2. Stay within your assigned scope.
3. Use tools silently, then report findings once at the end.
4. Keep your report under 500 words. Be factual and concise.
5. Your response MUST begin with "Scope:" — no preamble.

Three independent constraints reinforce each other here: the prompt says don't spawn, the depth filter eventually removes the ability to spawn, and the inherited context removes the reason to spawn.

Where the controls sit

The three mechanisms deliberately live at different layers, so no single bypass defeats all of them.
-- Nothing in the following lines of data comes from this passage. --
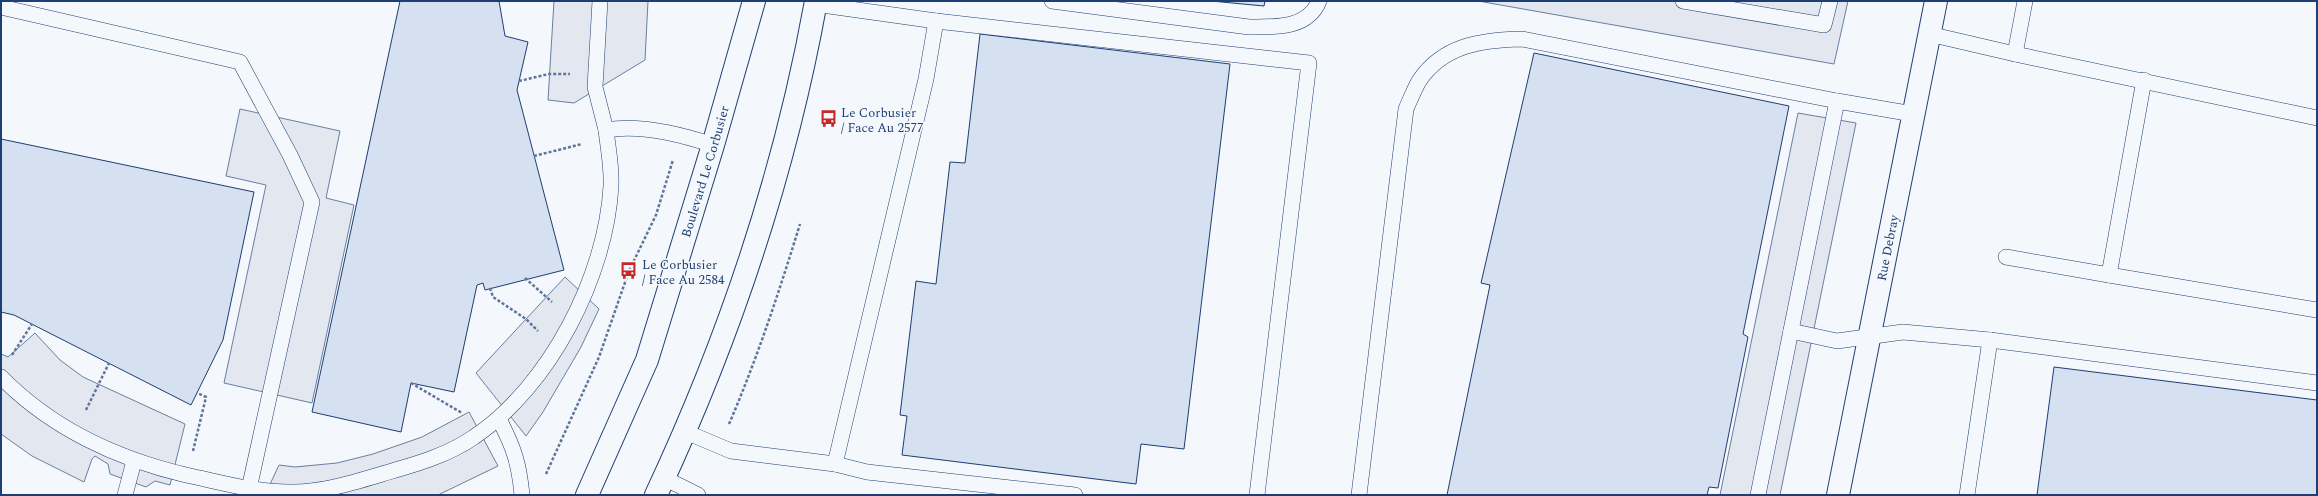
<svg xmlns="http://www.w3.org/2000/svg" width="2318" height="496" font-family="Spectral,serif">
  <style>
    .parking { fill: #e3e8f0; stroke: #687fa3 }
    .building { fill: #d5e0f0; stroke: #1d3f73 }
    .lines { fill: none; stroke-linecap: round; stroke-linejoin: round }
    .lane-casing { stroke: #1d3f73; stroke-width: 16 }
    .street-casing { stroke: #1d3f73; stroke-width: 24 }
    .secondary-casing { stroke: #1d3f73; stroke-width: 24 }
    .path { stroke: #5e769c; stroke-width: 2.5; stroke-dasharray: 3 2; stroke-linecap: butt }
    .lane { stroke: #f4f7fb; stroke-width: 15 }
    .street { stroke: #f4f7fb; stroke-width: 22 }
    .secondary { stroke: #f4f7fb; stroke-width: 22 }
    .labels { text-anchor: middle; stroke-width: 3; stroke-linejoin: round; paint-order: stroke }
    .poi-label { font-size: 13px; fill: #1d3f73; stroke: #f4f7fb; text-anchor: start }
    .street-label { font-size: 13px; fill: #1d3f73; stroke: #f4f7fb }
  </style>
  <rect width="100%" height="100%" fill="#f4f7fb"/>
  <g class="parking">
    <polygon points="554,1 648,1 645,60 574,103 548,100"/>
    <polygon points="1478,1 1848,1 1834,64"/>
    <polygon points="240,109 340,131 326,198 354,205 312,403 224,383 266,185 226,176"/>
    <polygon points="1798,113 1856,123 1780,495 1720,495"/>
    <polygon points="565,277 599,309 581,347 543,412 526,436 476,373"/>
    <polygon points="35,333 60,360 83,377 185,424 170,485 155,481 146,487 110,474 108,464 95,456 92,459 84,482 32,456 1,434 1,354 8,357"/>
    <polygon points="469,412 498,466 438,495 265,495 279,465 295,467 337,463 373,454 422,437"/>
  </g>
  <g class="building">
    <polygon points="400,1 499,1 505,36 528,42 517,90 564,270 485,290 483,283 477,285 454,392 411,383 401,432 312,412"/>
    <polygon points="1211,1 1265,1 1264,6"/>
    <polygon points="980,34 1230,64 1184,449 1141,444 1136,484 902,455 907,416 900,415 916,281 936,284 950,162 965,163"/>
    <polygon points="1534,53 1789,106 1743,334 1748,337 1718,488 1709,487 1707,495 1447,495 1490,285 1481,283"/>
    <polygon points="1,139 254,192 223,340 191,405 14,315 1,312"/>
    <polygon points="2054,367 2317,400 2317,495 2037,495"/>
  </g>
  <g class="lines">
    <defs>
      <g id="lane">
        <path d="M600 1 595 87 606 130C640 124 680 134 713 145"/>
        <path d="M1052 1 1249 27C1274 27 1308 29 1319 1"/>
        <polyline points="1683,1 1824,25 1830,1"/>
        <polyline points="1,7 240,62 290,155 312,202 249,489"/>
        <polyline points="936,21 1309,63 1257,495"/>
        <polyline points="1929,34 2015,54 2025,1"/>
        <polyline points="2015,54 2317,118"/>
        <polyline points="2006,257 2109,275 2144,80"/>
        <polyline points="2109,275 2317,310"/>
        <polyline points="1791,331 1837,341 1903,332 1990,340 2317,383"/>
        <path d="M1 377C51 428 118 459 186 475 220 482 253 492 289 492 320 493 352 483 382 474 413 465 447 456 474 437 550 386 606 276 611 186 612 167 608 148 606 130"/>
        <path d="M499 419C514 448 519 463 522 495"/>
        <polyline points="686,432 731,451 835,464 926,79 936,21 815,4"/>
        <polyline points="835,464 867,472 1075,495"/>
        <polyline points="664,478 698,495"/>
        <polyline points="125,495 134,461"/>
        <path d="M1359 495 1406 109C1410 100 1414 90 1419 81 1443 45 1481 40 1522 39L1837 101"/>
        <polyline points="1758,495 1837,101 1913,114"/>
        <polyline points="1967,495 1990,340"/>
      </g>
      <g id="street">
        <path id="s1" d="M1838 495 1936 1"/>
      </g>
      <g id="secondary">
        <path id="s2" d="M587 495 647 360 713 145 754 1"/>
        <path d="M656 495C730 337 785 173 816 1"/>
      </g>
    </defs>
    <use href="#lane" class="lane-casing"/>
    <use href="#street" class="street-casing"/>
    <use href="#secondary" class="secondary-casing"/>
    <g class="path">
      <polyline points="519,81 549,74 570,74"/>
      <polyline points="534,156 582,144"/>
      <polyline points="525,278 552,302"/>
      <polyline points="490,288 493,297 526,319 538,331"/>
      <polyline points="12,355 32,324"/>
      <polyline points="411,383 462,413"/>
      <polyline points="86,410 109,363"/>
      <path d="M729 424C757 359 779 292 800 224"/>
      <polyline points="193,451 206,397 197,393"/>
      <polyline points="546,474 599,357 629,271 656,215 673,160"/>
    </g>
    <use href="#lane" class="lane"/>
    <use href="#street" class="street"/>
    <use href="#secondary" class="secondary"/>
  </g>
  <defs>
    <symbol id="bus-bare" viewBox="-9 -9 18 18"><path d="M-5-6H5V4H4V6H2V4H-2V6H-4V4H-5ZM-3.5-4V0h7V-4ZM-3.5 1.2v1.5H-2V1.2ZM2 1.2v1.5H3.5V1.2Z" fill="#c62828" stroke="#f4f7fb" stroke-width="2.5" paint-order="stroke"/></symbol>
  </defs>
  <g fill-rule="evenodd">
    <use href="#bus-bare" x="816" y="106" width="25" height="25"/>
    <use href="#bus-bare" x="616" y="258" width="25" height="25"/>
  </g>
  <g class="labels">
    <g class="poi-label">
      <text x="841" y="117">Le Corbusier<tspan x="841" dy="15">/ Face Au 2577</tspan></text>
      <text x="642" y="269">Le Corbusier<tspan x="642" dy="15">/ Face Au 2584</tspan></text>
    </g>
    <g class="street-label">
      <text dy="5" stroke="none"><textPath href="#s2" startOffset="345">Boulevard Le Corbusier</textPath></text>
      <text dy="5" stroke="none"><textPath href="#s1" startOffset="252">Rue Debray</textPath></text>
    </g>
  </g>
  <rect width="2318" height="496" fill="none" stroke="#1d3f73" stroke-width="4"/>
</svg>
Mechanism	Bounds	Layer	Enforcement
Depth-degraded tools	tree height	per-agent tool filter	hard — tool absent from schema
Hub budget (16)	total agents	hub registry, under lock	hard — atomic check at register
Fork context	motivation to recurse	injected conversation	soft — removes the incentive
Depth-conditional prompt	breadth at each depth	system prompt	soft — guidance only

Guidance and enforcement are not redundant. Guidance shapes behavior in the common case so the hard limits are rarely hit; the hard limits exist for when guidance is ignored. The defaults — depth 2, 16 total — are config values (agent_max_depth, agent_max_total), not constants, so an operator can widen them for a genuinely large fan-out without code changes.

Takeaway

When agents can spawn agents, soft guidance bounds the tendency to recurse but not the capability, and under load the model exercises the capability. If a limit must hold, enforce it where the shared state lives — depth in the per-agent tool filter, total count in the hub registry under the same lock that registers — and make the prompt match what the tools actually permit. Then remove the incentive that drove the recursion in the first place: an agent that inherits its parent's context has far less reason to explore from zero, and far less reason to delegate the exploration away.